What happens if you structure it wrong
CPOM enforcement is real and the consequences are serious:
- **State medical board action** against the practice or the physician medical director
- **Monetary penalties** ranging from thousands to hundreds of thousands depending on state
- **Forced restructuring** of the practice
- **Potential criminal charges** in egregious cases (intentional CPOM violations)
- **Personal exposure** for non-physician owners
California and New York have brought enforcement actions that have ended medspa practices. The risk isn't theoretical.
The economic case for getting the structure right at the outset:
- **Healthcare attorney + properly-drafted MSO/PC agreements**: $8,000-20,000 upfront
- **Legal defense + restructuring after a CPOM violation**: $50,000-300,000+
The math overwhelmingly favors investing in the proper structure from day one.
The medical director compensation
For non-MSO/PC structures or supplementary medical directorship:
- **Part-time oversight medical director** (signs off on protocols, performs good-faith exams remotely or weekly, available for clinical questions): $2,000-6,000/month typical
- **Active medical director** (regularly in the practice, performing procedures, leading clinical team): substantially more, often through equity in the PC plus clinical revenue
The arrangement is documented in a written medical director agreement specifying duties, time commitment, compensation, and termination terms.
For the non-physician aspiring medspa owner
If you're not a physician and you want to open a medspa, the path:
1. Verify your state's CPOM enforcement
Healthcare attorney consultation in your specific state. Don't rely on online forums or pre-2023 information — CPOM interpretation has been evolving in many states.
2. Decide your structural approach
MSO/PC dual entity (more complex, more protection, preserves your operator continuity) vs medical-director model (simpler, more dependency on the specific physician). The attorney's recommendation will depend on your state's rules and your specific situation.
3. Identify your physician partner
For MSO/PC structures, the PC needs a licensed physician owner.

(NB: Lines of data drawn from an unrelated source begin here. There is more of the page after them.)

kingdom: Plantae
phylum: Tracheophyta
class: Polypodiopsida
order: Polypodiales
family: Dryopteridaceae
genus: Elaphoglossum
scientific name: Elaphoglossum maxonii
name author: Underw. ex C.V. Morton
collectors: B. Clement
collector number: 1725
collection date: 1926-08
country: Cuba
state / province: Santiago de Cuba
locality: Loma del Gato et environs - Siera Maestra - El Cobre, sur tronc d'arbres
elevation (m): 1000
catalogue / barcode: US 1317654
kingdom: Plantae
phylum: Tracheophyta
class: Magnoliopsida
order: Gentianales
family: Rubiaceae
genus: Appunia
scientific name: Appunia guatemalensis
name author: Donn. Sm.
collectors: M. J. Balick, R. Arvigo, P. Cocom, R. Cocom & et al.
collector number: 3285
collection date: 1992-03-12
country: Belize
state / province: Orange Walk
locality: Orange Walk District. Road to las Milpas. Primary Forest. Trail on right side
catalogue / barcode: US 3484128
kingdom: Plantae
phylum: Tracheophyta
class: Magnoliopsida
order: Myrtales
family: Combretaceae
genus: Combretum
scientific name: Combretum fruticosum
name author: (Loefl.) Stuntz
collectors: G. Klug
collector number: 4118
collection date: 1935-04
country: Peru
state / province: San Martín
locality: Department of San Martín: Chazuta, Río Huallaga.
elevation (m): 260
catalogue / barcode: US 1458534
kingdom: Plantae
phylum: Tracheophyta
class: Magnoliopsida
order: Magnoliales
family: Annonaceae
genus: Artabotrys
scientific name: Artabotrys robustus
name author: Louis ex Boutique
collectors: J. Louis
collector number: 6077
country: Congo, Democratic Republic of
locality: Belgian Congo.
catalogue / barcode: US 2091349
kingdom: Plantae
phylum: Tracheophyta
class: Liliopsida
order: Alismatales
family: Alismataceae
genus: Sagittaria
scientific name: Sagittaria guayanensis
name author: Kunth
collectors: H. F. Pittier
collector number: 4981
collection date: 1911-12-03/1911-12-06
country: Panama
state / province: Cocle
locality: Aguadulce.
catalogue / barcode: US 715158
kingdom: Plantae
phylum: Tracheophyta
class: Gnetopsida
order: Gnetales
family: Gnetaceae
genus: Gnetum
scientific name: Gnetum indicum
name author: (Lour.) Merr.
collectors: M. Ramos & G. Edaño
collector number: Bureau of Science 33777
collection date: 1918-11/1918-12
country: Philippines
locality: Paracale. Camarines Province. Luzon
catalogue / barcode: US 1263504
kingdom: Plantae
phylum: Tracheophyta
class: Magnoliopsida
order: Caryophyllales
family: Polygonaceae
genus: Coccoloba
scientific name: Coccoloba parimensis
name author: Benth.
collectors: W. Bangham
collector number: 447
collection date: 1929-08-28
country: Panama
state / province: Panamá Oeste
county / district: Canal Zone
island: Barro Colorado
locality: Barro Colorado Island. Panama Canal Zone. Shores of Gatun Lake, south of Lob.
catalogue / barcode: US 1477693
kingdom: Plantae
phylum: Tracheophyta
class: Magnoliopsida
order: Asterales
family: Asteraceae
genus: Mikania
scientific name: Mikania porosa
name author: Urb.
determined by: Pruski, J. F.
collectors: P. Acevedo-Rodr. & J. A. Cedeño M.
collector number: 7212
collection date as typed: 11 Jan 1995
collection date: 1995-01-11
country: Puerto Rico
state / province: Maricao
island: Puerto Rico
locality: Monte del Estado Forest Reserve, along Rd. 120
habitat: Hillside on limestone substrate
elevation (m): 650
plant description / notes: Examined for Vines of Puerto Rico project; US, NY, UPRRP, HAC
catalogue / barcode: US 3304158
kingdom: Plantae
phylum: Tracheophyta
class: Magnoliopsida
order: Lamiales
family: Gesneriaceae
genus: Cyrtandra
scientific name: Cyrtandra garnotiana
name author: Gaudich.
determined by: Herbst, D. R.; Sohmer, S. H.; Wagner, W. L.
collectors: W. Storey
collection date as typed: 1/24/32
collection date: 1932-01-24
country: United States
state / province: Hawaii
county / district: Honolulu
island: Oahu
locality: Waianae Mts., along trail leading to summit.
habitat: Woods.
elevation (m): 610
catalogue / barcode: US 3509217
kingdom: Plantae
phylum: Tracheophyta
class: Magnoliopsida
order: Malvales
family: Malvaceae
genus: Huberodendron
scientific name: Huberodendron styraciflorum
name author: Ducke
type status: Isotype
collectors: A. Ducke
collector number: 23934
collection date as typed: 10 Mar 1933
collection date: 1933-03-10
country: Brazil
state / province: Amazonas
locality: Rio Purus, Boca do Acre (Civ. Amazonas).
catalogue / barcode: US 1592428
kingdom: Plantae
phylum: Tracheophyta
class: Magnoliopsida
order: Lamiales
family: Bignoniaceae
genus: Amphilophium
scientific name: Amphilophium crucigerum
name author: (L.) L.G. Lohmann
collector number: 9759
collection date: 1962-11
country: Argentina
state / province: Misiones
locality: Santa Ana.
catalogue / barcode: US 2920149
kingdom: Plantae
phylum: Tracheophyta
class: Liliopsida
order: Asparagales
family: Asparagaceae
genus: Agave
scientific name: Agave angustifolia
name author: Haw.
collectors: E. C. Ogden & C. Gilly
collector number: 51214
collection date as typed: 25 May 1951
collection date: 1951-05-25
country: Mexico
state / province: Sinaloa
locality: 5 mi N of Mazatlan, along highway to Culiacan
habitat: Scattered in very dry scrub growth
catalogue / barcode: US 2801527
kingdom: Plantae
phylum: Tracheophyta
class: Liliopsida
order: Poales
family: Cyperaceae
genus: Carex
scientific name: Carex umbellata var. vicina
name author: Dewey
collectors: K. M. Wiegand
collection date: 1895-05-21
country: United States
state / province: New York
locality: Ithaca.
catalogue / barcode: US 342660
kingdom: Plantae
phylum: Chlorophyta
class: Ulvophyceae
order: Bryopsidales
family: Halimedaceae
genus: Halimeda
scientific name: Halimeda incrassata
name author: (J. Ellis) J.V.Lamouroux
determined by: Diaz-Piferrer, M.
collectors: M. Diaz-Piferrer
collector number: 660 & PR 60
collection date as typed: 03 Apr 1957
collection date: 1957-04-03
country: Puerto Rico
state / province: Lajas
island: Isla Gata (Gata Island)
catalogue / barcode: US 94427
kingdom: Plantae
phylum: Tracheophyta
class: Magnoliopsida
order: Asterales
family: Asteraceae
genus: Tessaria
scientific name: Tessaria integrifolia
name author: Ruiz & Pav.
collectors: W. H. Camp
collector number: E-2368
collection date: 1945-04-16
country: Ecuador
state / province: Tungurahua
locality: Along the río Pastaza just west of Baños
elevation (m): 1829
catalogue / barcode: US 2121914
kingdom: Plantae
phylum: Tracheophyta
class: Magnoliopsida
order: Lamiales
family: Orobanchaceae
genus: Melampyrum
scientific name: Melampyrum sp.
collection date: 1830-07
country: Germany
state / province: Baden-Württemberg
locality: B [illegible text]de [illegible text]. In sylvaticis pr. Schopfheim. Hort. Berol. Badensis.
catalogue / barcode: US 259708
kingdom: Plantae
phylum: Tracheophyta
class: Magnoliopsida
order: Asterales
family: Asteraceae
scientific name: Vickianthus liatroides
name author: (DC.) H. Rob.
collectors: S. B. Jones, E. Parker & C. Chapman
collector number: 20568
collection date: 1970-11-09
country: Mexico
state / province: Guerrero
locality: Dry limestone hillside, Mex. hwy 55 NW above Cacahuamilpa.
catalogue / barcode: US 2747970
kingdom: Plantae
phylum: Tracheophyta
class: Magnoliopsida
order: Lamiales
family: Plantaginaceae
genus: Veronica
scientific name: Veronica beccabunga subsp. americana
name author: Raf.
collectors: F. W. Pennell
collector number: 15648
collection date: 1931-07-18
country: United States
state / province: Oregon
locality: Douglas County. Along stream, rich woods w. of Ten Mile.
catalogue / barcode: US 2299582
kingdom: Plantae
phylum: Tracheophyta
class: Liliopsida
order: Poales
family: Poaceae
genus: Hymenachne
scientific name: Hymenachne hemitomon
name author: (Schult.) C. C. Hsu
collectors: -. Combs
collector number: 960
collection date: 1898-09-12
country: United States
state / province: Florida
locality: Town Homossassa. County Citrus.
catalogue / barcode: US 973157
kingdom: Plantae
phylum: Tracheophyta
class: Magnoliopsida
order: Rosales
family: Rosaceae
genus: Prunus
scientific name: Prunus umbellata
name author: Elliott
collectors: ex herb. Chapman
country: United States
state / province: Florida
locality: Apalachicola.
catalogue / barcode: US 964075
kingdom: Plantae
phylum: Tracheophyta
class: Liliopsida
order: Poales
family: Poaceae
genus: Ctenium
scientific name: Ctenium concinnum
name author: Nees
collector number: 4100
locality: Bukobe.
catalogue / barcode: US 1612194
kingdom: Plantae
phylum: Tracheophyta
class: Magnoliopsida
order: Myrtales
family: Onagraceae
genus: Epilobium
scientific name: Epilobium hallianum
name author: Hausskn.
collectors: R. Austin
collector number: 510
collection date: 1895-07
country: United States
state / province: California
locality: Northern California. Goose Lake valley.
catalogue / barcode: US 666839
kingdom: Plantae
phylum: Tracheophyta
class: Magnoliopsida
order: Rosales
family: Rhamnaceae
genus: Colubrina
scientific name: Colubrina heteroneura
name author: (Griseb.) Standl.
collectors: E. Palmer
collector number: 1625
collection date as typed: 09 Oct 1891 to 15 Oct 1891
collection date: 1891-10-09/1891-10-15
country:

For medical-director arrangements, you need a physician willing to serve in that role. Identify, vet, and negotiate the relationship BEFORE finalizing your business structure.
4. Have the legal documents properly drafted
MSO/PC contracts, medical-director agreements, and operating documents need to be drafted by a healthcare attorney specifically familiar with CPOM rules in your state. This is not a place to use templates or general business attorneys.
After the structure is in place, the operational work begins. See [`med spas`](/grow/med-spas) for the operator-side framework for growing a medspa.
The bottom line
The **corporate practice of medicine doctrine** restricts non-physicians from owning entities providing medical services in many US states. For aspiring non-physician medspa owners, this means structuring as a **management services organization (MSO)** contracting with a **physician-owned professional corporation (PC)** — or working under a physician-owned practice in a non-ownership operator role.
The proper structure costs $8,000-20,000 to set up correctly; the cost of getting it wrong runs $50,000-300,000+ in legal defense and restructuring. The economic case for investing in proper structure at the outset is overwhelming.
A healthcare attorney in your specific state is non-negotiable for this decision. Don't structure a medspa without that consultation.
The CPOM doctrine is the structural reality of medspa ownership for non-physicians. The compliant structure costs money upfront and pays back for years. The non-compliant structure costs much more later.